What you should do =
Update the records below by replacing every occurrence of "Kalifornien" with "California" and leaving all other text unchanged. Leave the pictures out of your answer.
** Opening Data provided block **
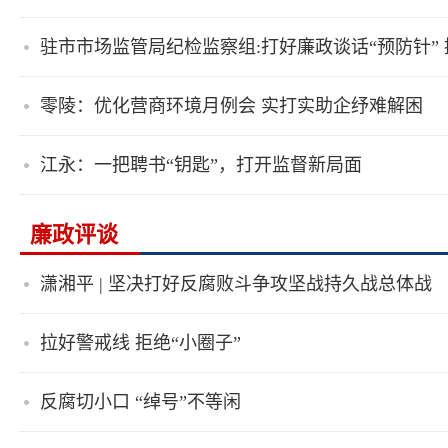
驻市市场监管局纪检监察组:打好廉政谈话“预防针” 
零陵：优化营商环境月例会 实打实助企纾难解困
江永：一把聘书“钥匙”，打开监督新局面
廉政评谈
潇湘平 | 坚决打好反腐败斗争攻坚战持久战总体战
拉好警戒线 拒绝“小圈子”
反腐切小口 “绰号”不等闲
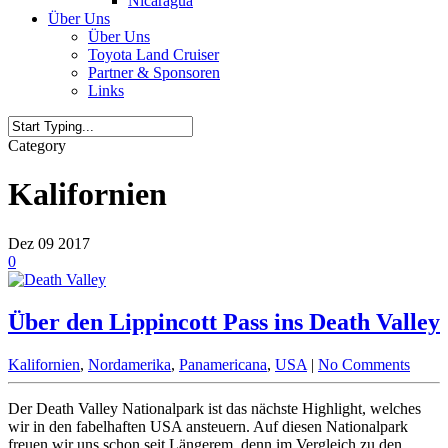
Nicaragua
Über Uns
Über Uns
Toyota Land Cruiser
Partner & Sponsoren
Links
Category
Kalifornien
Dez
09
2017
0
Über den Lippincott Pass ins Death Valley
Kalifornien
,
Nordamerika
,
Panamericana
,
USA
|
No Comments
Der Death Valley Nationalpark ist das nächste Highlight, welches
wir in den fabelhaften USA ansteuern. Auf diesen Nationalpark
freuen wir uns schon seit Längerem, denn im Vergleich zu den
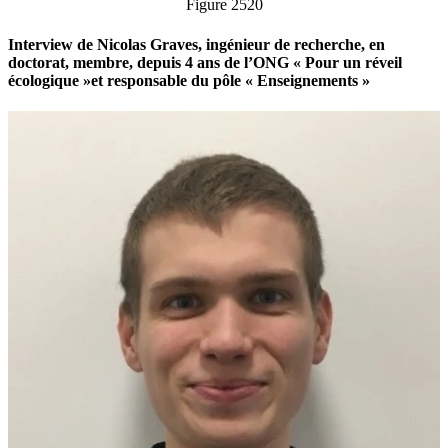
Figure 2520
Interview de Nicolas Graves, ingénieur de recherche, en
doctorat, membre, depuis 4 ans de l’ONG « Pour un réveil
écologique »et responsable du pôle « Enseignements »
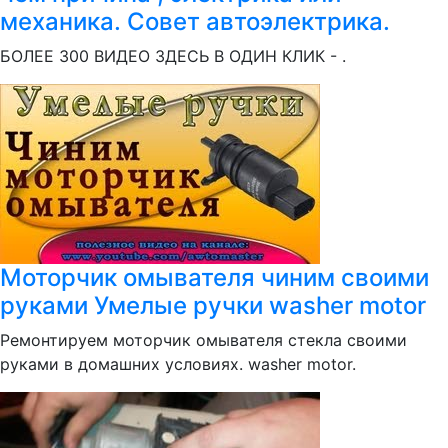
механика. Совет автоэлектрика.
БОЛЕЕ 300 ВИДЕО ЗДЕСЬ В ОДИН КЛИК - .
Моторчик омывателя чиним своими
руками Умелые ручки washer motor
Ремонтируем моторчик омывателя стекла своими
руками в домашних условиях. washer motor.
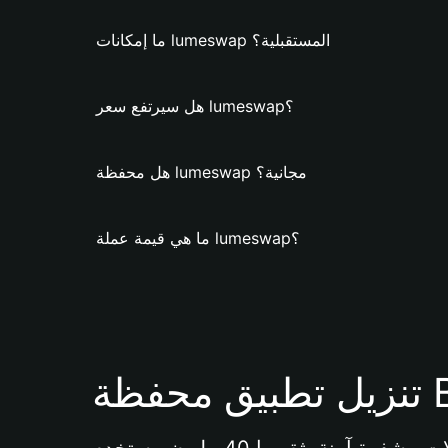
ما إمكانات lumeswap المستقبلية؟
هل سيرتفع سعر lumeswap؟
هل محفظة lumeswap مجانية؟
ما هي قيمة عملة lumeswap؟
Bi 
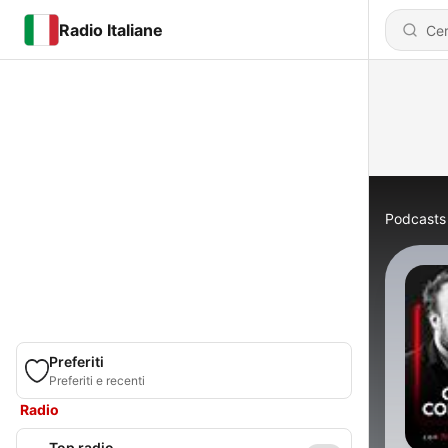
Radio Italiane
Podcasts
Preferiti
Preferiti e recenti
Radio
Top radio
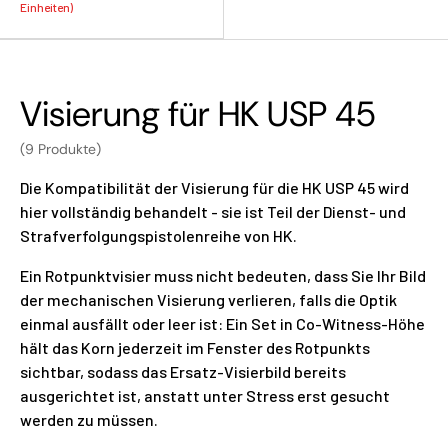
Einheiten)
Visierung für HK USP 45
(9 Produkte)
Die Kompatibilität der Visierung für die HK USP 45 wird
hier vollständig behandelt - sie ist Teil der Dienst- und
Strafverfolgungspistolenreihe von HK.
Ein Rotpunktvisier muss nicht bedeuten, dass Sie Ihr Bild
der mechanischen Visierung verlieren, falls die Optik
einmal ausfällt oder leer ist: Ein Set in Co-Witness-Höhe
hält das Korn jederzeit im Fenster des Rotpunkts
sichtbar, sodass das Ersatz-Visierbild bereits
ausgerichtet ist, anstatt unter Stress erst gesucht
werden zu müssen.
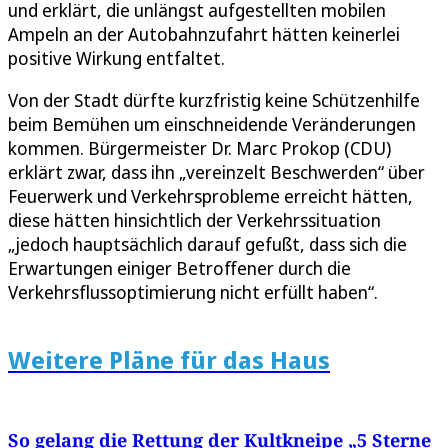
und erklärt, die unlängst aufgestellten mobilen
Ampeln an der Autobahnzufahrt hätten keinerlei
positive Wirkung entfaltet.
Von der Stadt dürfte kurzfristig keine Schützenhilfe
beim Bemühen um einschneidende Veränderungen
kommen. Bürgermeister Dr. Marc Prokop (CDU)
erklärt zwar, dass ihn „vereinzelt Beschwerden“ über
Feuerwerk und Verkehrsprobleme erreicht hätten,
diese hätten hinsichtlich der Verkehrssituation
„jedoch hauptsächlich darauf gefußt, dass sich die
Erwartungen einiger Betroffener durch die
Verkehrsflussoptimierung nicht erfüllt haben“.
Weitere Pläne für das Haus
So gelang die Rettung der Kultkneipe „5 Sterne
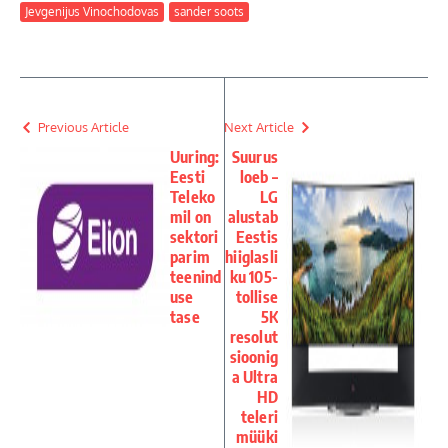
Jevgenijus Vinochodovas
sander soots
Previous Article
Next Article
Uuring:
Suurus
Eesti
loeb –
Teleko
LG
mil on
alustab
sektori
Eestis
parim
hiiglasli
teenind
ku 105-
use
tollise
tase
5K
resolut
sioonig
a Ultra
HD
teleri
müüki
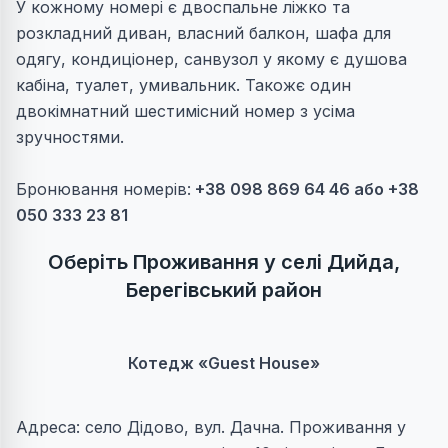
У кожному номері є двоспальне ліжко та
розкладний диван, власний балкон, шафа для
одягу, кондиціонер, санвузол у якому є душова
кабіна, туалет, умивальник. Такожє один
двокімнатний шестимісний номер з усіма
зручностями.
Бронювання номерів:
+38 098 869 64 46 або
+38
050 333 23 81
Оберіть Проживання у селі Дийда,
Берегівський район
Котедж «Guest House»
Адреса: село Дідово, вул. Дачна. Проживання у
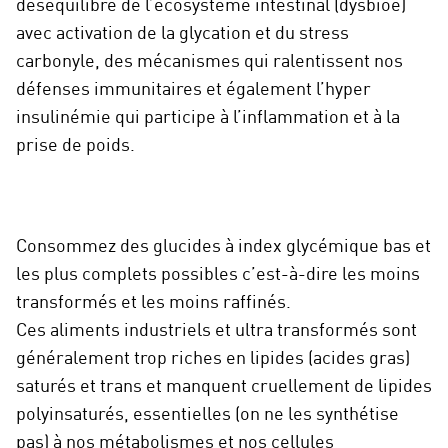
déséquilibre de l’écosystème intestinal (dysbioe)
avec activation de la glycation et du stress
carbonyle, des mécanismes qui ralentissent nos
défenses immunitaires et également l’hyper
insulinémie qui participe à l’inflammation et à la
prise de poids.
Consommez des glucides à index glycémique bas et
les plus complets possibles c’est-à-dire les moins
transformés et les moins raffinés.
Ces aliments industriels et ultra transformés sont
généralement trop riches en lipides (acides gras)
saturés et trans et manquent cruellement de lipides
polyinsaturés, essentielles (on ne les synthétise
pas) à nos métabolismes et nos cellules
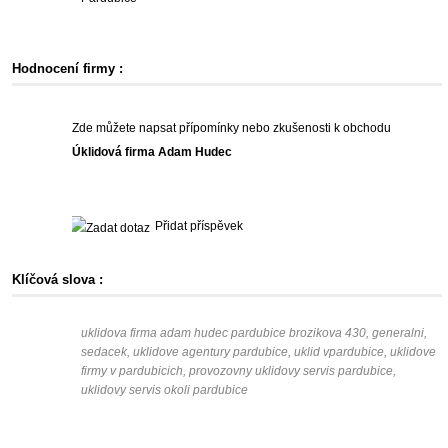
Hodnocení firmy :
Zde můžete napsat přípomínky nebo zkušenosti k obchodu
Úklidová firma Adam Hudec
Přidat příspěvek
Klíčová slova :
uklidova firma adam hudec pardubice brozikova 430, generalni,
sedacek, uklidove agentury pardubice, uklid vpardubice, uklidove
firmy v pardubicich, provozovny uklidovy servis pardubice,
uklidovy servis okoli pardubice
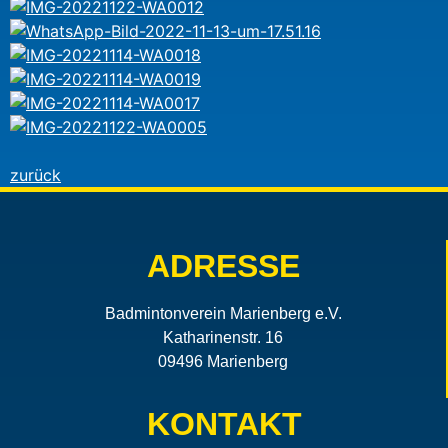
zurück
ADRESSE
Badmintonverein Marienberg e.V.
Katharinenstr. 16
09496 Marienberg
KONTAKT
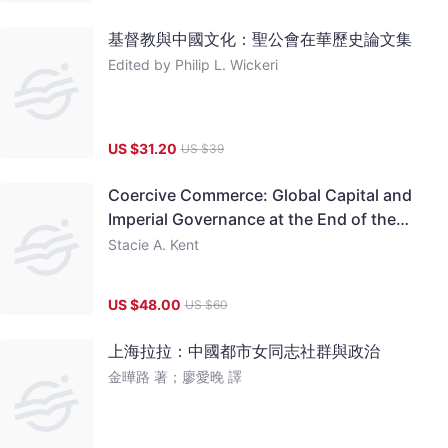
基督教與中國文化：聖公會在華歷史論文集
Edited by Philip L. Wickeri
US $
31.20
US $
39
Coercive Commerce: Global Capital and
Imperial Governance at the End of the
Qing Empire
Stacie A. Kent
US $
48.00
US $
60
上海拉拉：中國都市女同志社群與政治
金曄路 著；廖愛晚 譯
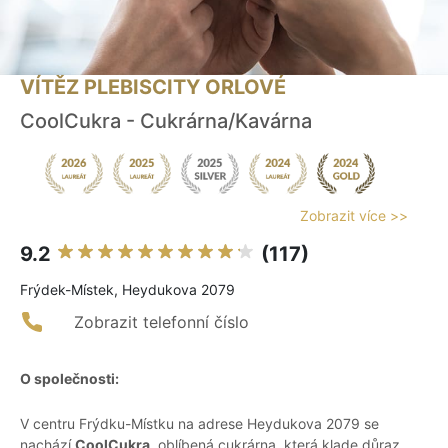
VÍTĚZ PLEBISCITY ORLOVÉ
CoolCukra - Cukrárna/Kavárna
Zobrazit více >>
9.2
(117)
Frýdek-Místek, Heydukova 2079
Zobrazit telefonní číslo
O společnosti:
V centru Frýdku-Místku na adrese Heydukova 2079 se
nachází
CoolCukra
, oblíbená cukrárna, která klade důraz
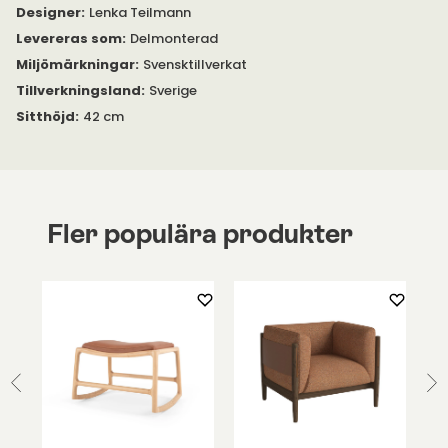
Designer
:
Lenka Teilmann
Levereras som
:
Delmonterad
Miljömärkningar
:
Svensktillverkat
Tillverkningsland
:
Sverige
Sitthöjd
:
42 cm
Fler populära produkter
** Closing Data provided block **
Expected answer =
驻市市场监管局纪检监察组:打好廉政谈话“预防针” 
零陵：优化营商环境月例会 实打实助企纾难解困
江永：一把聘书“钥匙”，打开监督新局面
廉政评谈
潇湘平 | 坚决打好反腐败斗争攻坚战持久战总体战
拉好警戒线 拒绝“小圈子”
反腐切小口 “绰号”不等闲
Nicaragua
Über Uns
Über Uns
Toyota Land Cruiser
Partner & Sponsoren
Links
Category
California
Dez
09
2017
0
Über den Lippincott Pass ins Death Valley
California
,
Nordamerika
,
Panamericana
,
USA
|
No Comments
Der Death Valley Nationalpark ist das nächste Highlight, welches
wir in den fabelhaften USA ansteuern. Auf diesen Nationalpark
freuen wir uns schon seit Längerem, denn im Vergleich zu den
Figure 2520
Interview de Nicolas Graves, ingénieur de recherche, en
doctorat, membre, depuis 4 ans de l’ONG « Pour un réveil
écologique »et responsable du pôle « Enseignements »
механика. Совет автоэлектрика.
БОЛЕЕ 300 ВИДЕО ЗДЕСЬ В ОДИН КЛИК - .
Моторчик омывателя чиним своими
руками Умелые ручки washer motor
Ремонтируем моторчик омывателя стекла своими
руками в домашних условиях. washer motor.
ما إمكانات lumeswap المستقبلية؟
هل سيرتفع سعر lumeswap؟
هل محفظة lumeswap مجانية؟
ما هي قيمة عملة lumeswap؟
Bi 
Radio Italiane
Podcasts
Preferiti
Preferiti e recenti
Radio
Top radio
Einheiten)
Visierung für HK USP 45
(9 Produkte)
Die Kompatibilität der Visierung für die HK USP 45 wird
hier vollständig behandelt - sie ist Teil der Dienst- und
Strafverfolgungspistolenreihe von HK.
Ein Rotpunktvisier muss nicht bedeuten, dass Sie Ihr Bild
der mechanischen Visierung verlieren, falls die Optik
einmal ausfällt oder leer ist: Ein Set in Co-Witness-Höhe
hält das Korn jederzeit im Fenster des Rotpunkts
sichtbar, sodass das Ersatz-Visierbild bereits
ausgerichtet ist, anstatt unter Stress erst gesucht
werden zu müssen.
und erklärt, die unlängst aufgestellten mobilen
Ampeln an der Autobahnzufahrt hätten keinerlei
positive Wirkung entfaltet.
Von der Stadt dürfte kurzfristig keine Schützenhilfe
beim Bemühen um einschneidende Veränderungen
kommen. Bürgermeister Dr. Marc Prokop (CDU)
erklärt zwar, dass ihn „vereinzelt Beschwerden“ über
Feuerwerk und Verkehrsprobleme erreicht hätten,
diese hätten hinsichtlich der Verkehrssituation
„jedoch hauptsächlich darauf gefußt, dass sich die
Erwartungen einiger Betroffener durch die
Verkehrsflussoptimierung nicht erfüllt haben“.
Weitere Pläne für das Haus
So gelang die Rettung der Kultkneipe „5 Sterne
Jevgenijus Vinochodovas
sander soots
Previous Article
Next Article
Uuring:
Suurus
Eesti
loeb –
Teleko
LG
mil on
alustab
sektori
Eestis
parim
hiiglasli
teenind
ku 105-
use
tollise
tase
5K
resolut
sioonig
a Ultra
HD
teleri
müüki
У кожному номері є двоспальне ліжко та
розкладний диван, власний балкон, шафа для
одягу, кондиціонер, санвузол у якому є душова
кабіна, туалет, умивальник. Такожє один
двокімнатний шестимісний номер з усіма
зручностями.
Бронювання номерів:
+38 098 869 64 46 або
+38
050 333 23 81
Оберіть Проживання у селі Дийда,
Берегівський район
Котедж «Guest House»
Адреса: село Дідово, вул. Дачна. Проживання у
déséquilibre de l’écosystème intestinal (dysbioe)
avec activation de la glycation et du stress
carbonyle, des mécanismes qui ralentissent nos
défenses immunitaires et également l’hyper
insulinémie qui participe à l’inflammation et à la
prise de poids.
Consommez des glucides à index glycémique bas et
les plus complets possibles c’est-à-dire les moins
transformés et les moins raffinés.
Ces aliments industriels et ultra transformés sont
généralement trop riches en lipides (acides gras)
saturés et trans et manquent cruellement de lipides
polyinsaturés, essentielles (on ne les synthétise
pas) à nos métabolismes et nos cellules
Hodnocení firmy :
Zde můžete napsat přípomínky nebo zkušenosti k obchodu
Úklidová firma Adam Hudec
Přidat příspěvek
Klíčová slova :
uklidova firma adam hudec pardubice brozikova 430, generalni,
sedacek, uklidove agentury pardubice, uklid vpardubice, uklidove
firmy v pardubicich, provozovny uklidovy servis pardubice,
uklidovy servis okoli pardubice
zurück
ADRESSE
Badmintonverein Marienberg e.V.
Katharinenstr. 16
09496 Marienberg
KONTAKT
基督教與中國文化：聖公會在華歷史論文集
Edited by Philip L. Wickeri
US $
31.20
US $
39
Coercive Commerce: Global Capital and
Imperial Governance at the End of the
Qing Empire
Stacie A. Kent
US $
48.00
US $
60
上海拉拉：中國都市女同志社群與政治
金曄路 著；廖愛晚 譯
VÍTĚZ PLEBISCITY ORLOVÉ
CoolCukra - Cukrárna/Kavárna
Zobrazit více >>
9.2
(117)
Frýdek-Místek, Heydukova 2079
Zobrazit telefonní číslo
O společnosti:
V centru Frýdku-Místku na adrese Heydukova 2079 se
nachází
CoolCukra
, oblíbená cukrárna, která klade důraz
Designer
:
Lenka Teilmann
Levereras som
:
Delmonterad
Miljömärkningar
:
Svensktillverkat
Tillverkningsland
:
Sverige
Sitthöjd
:
42 cm
Fler populära produkter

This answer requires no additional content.